Dengan semangatnya Karno bertepuk tangan sambil berdiri dan menganggukan
lehernya yang pendek mengiyakan
perkataan gurunya diikuti oleh gemuruh suara murid lain beserta tepukan riuh orangtua.
Tetapi
malam ini Karno hanya bisa terduduk lesu hingga orang disekitarnya mengira dia
telah mati kaku ditempat duduknya.
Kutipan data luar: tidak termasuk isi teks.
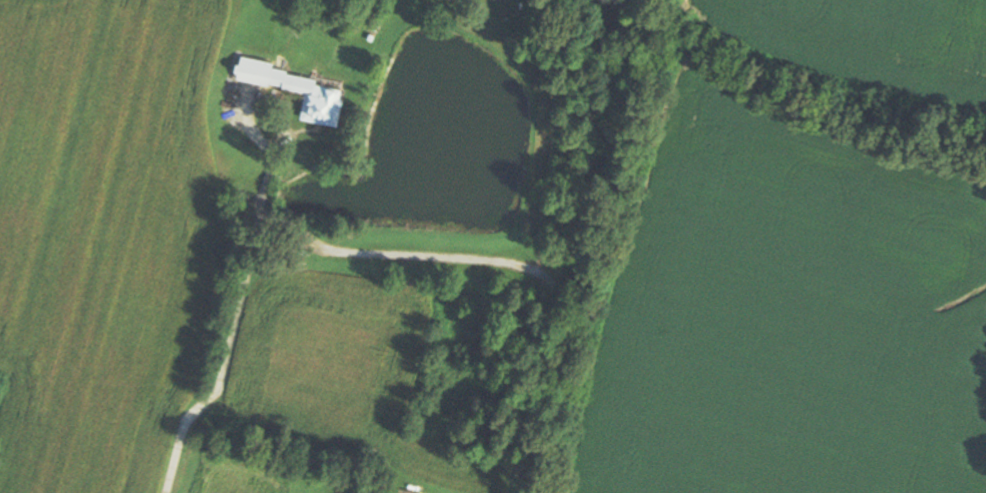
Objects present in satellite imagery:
building: (303, 87)
road: (382, 295)

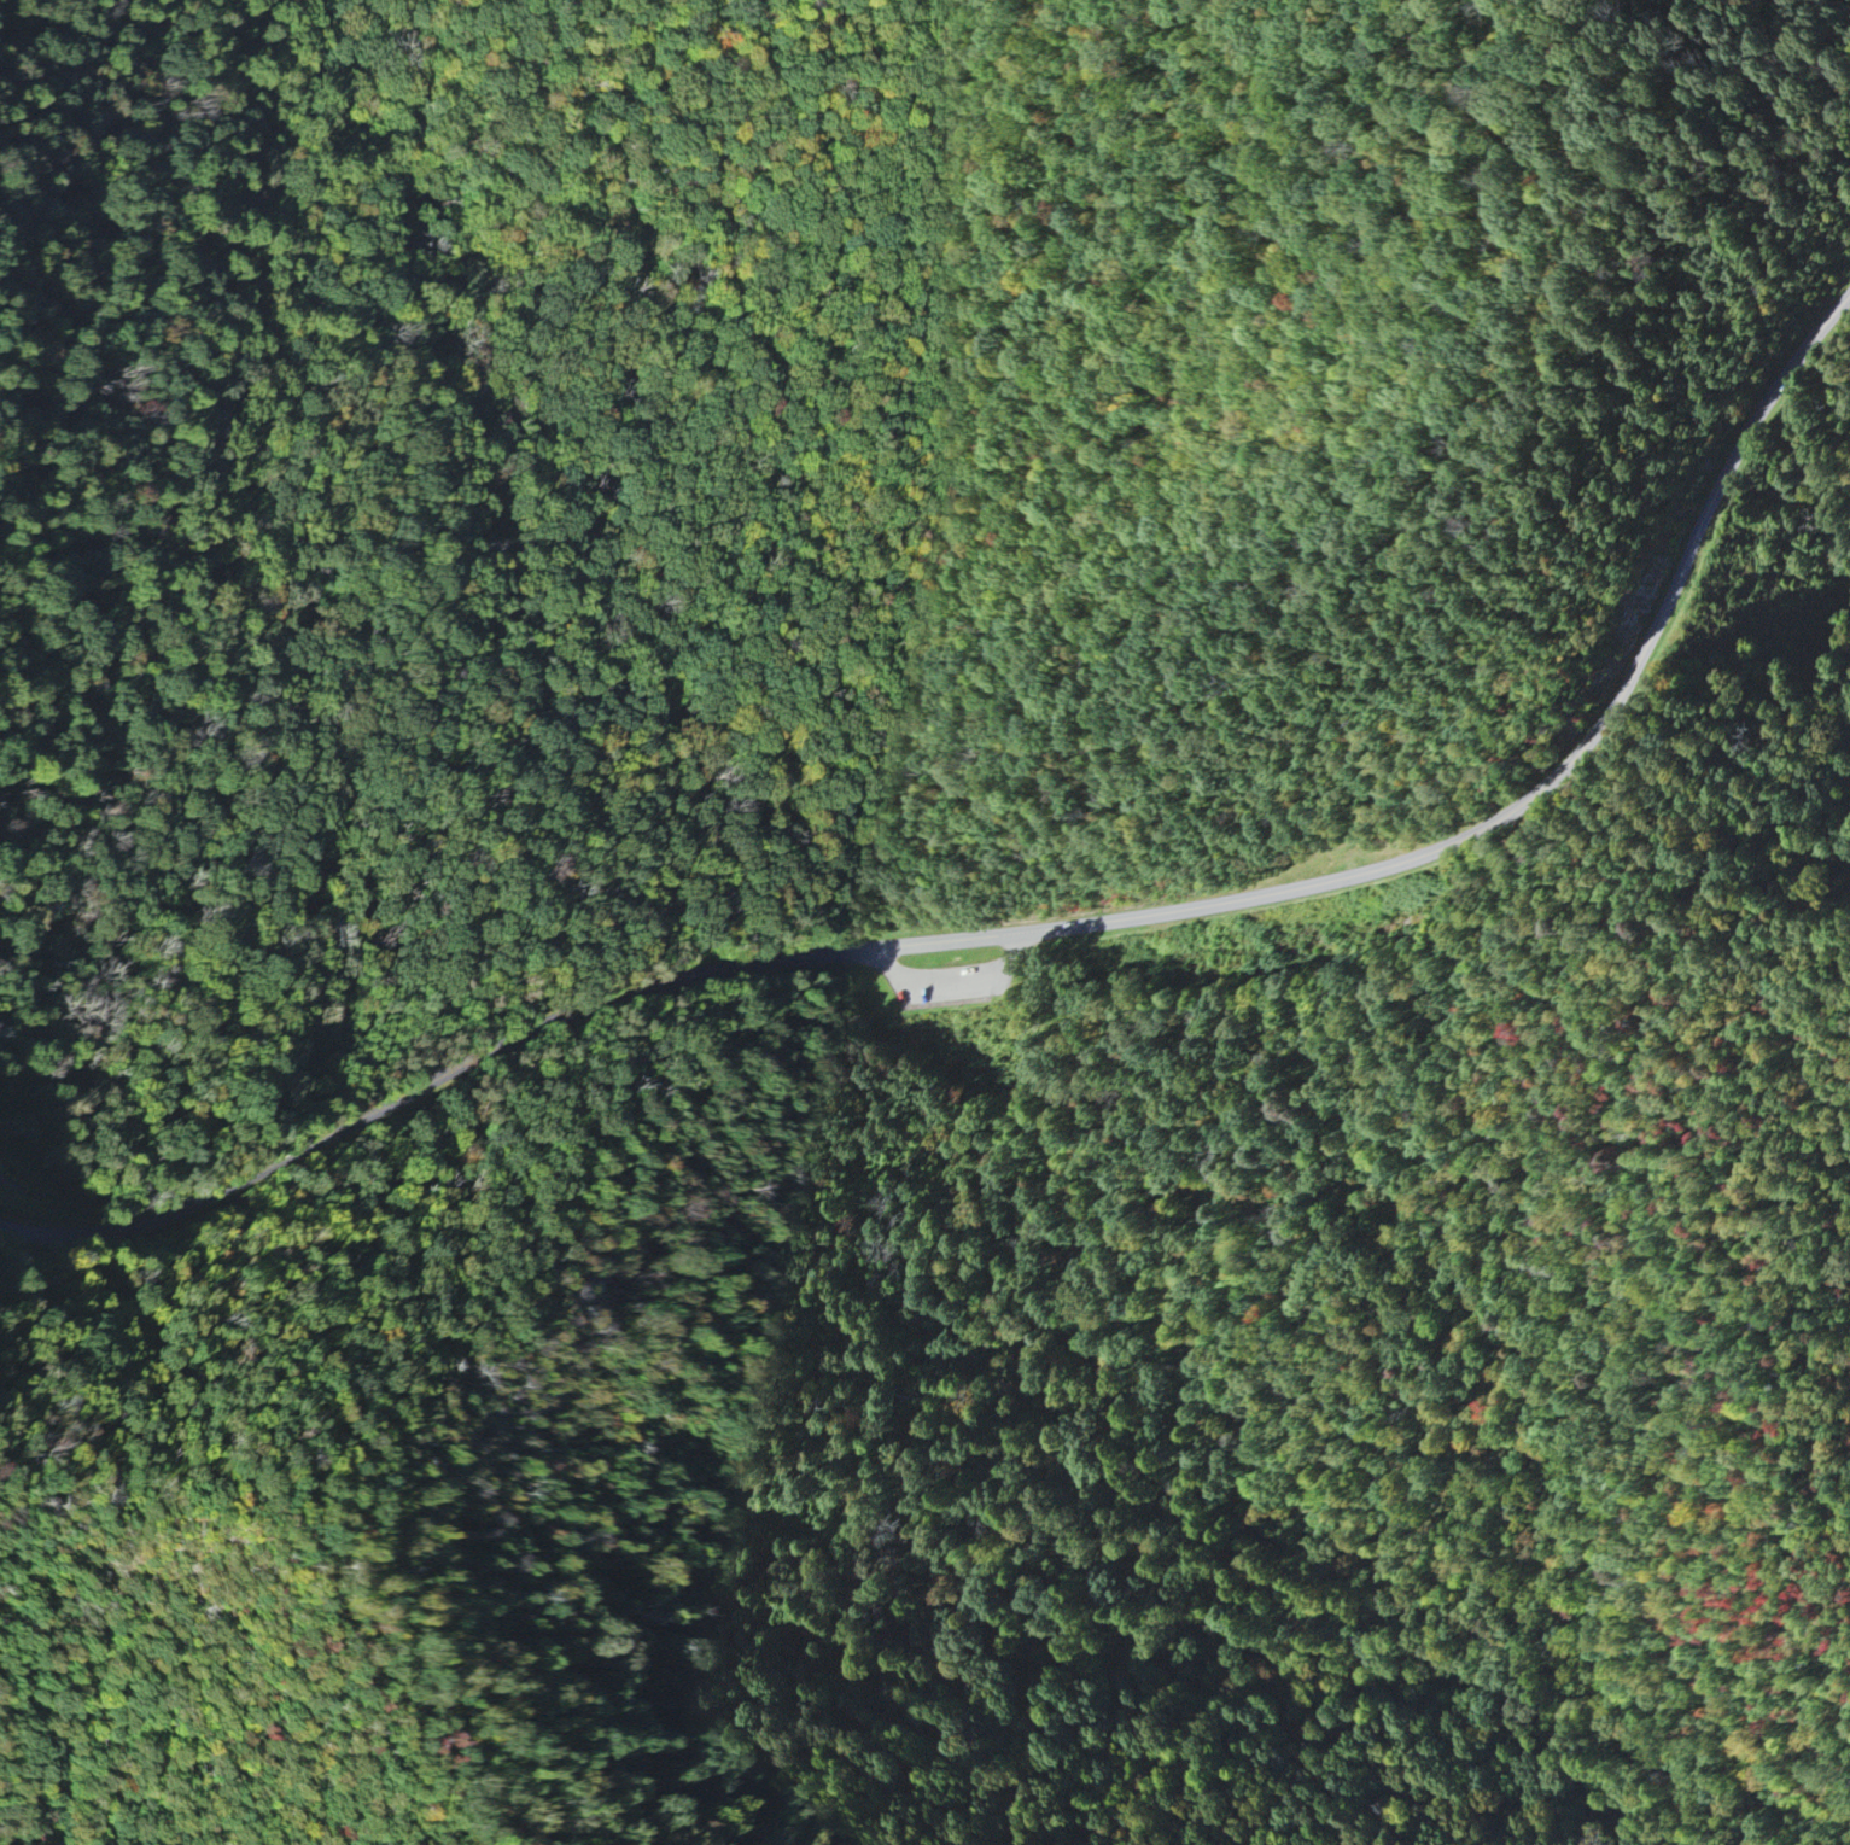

Tatapannya kosong, matanya terus terbelalak
kadang di sekitar matanya bergumul awan gelap yang sedia menyakitinya setiap saat. Walaupun mulutnya telah membiru dia tetap mengisap rokok yang telah
basah oleh air liurnya yang bercampur dengan kepekatan kopi hitam yang
diminumnya dengan tegukan yang lama.
Pagi
tadi Karno bangun dengan penuh semangat untuk kembali mencari pekerjaan yang
kata orang di kota besar banyak tersedia. Sudah berbulan-bulan sejak Karno menyelesaikan
pendidikannya dan diapun berhasil mendapatkan gelar Cum Laude. Saat itu dia
sangat bahagia walaupun dia tidak mengerti apa itu Cum Laude dan pantaskah dia
meraih gelar tersebut. Karno pun menenanggalkan identitasnya dengan penuh optimisme
sebagai mahasiswa menjadi pencari kerja.
Tetapi
hingga bulan hampir berganti menjadi tahun Karno pun belum diterima di
perusahaan atau pekerjaan yang dia inginkan. Semangatnya yang ketika kelulusan
membumbung tinggi bagai gunung yang memeluk awan tiba-tiba meletus bak gunung
merapi hingga melata bersetubuh dengan tanah dan air.
“Pemuda ini telah mati” teriak salah seorang
pelayan wanita yang memperhatikan rokok kretek ditangan Karno telah membakar
jari-jarinya, kadang apinya berpindah menyala dikepala, lalu muncul di kakinya,
lalu api muncul dari kemaluannya, matanya pun tidak lepas dari bara api, dan
akhirnya secara tiba-tiba seluruh bagian tubuh Karno terselimuti api. Semua mata
dan tangan di sekitarnya hanya meratapi tanpa ada seorangpun memadamkan api
yang telah membuat tubuh Karno telah menjadi debu. Merekapun kembali berlayar
di laptopnya masing-masing, hanya pelayan
yang berteriak tadi bersedia untuk menyapu debu Karno yang mengotori lantai
warungnya. Debu itupun terbang terbawa angin, mungkin kepuncak gunung yang suci
atau hanya berakhir di badan-badan besi yang hidup di jalanan kota yang katanya
banyak tersedia pekerjaan bagi mereka yang sarjana.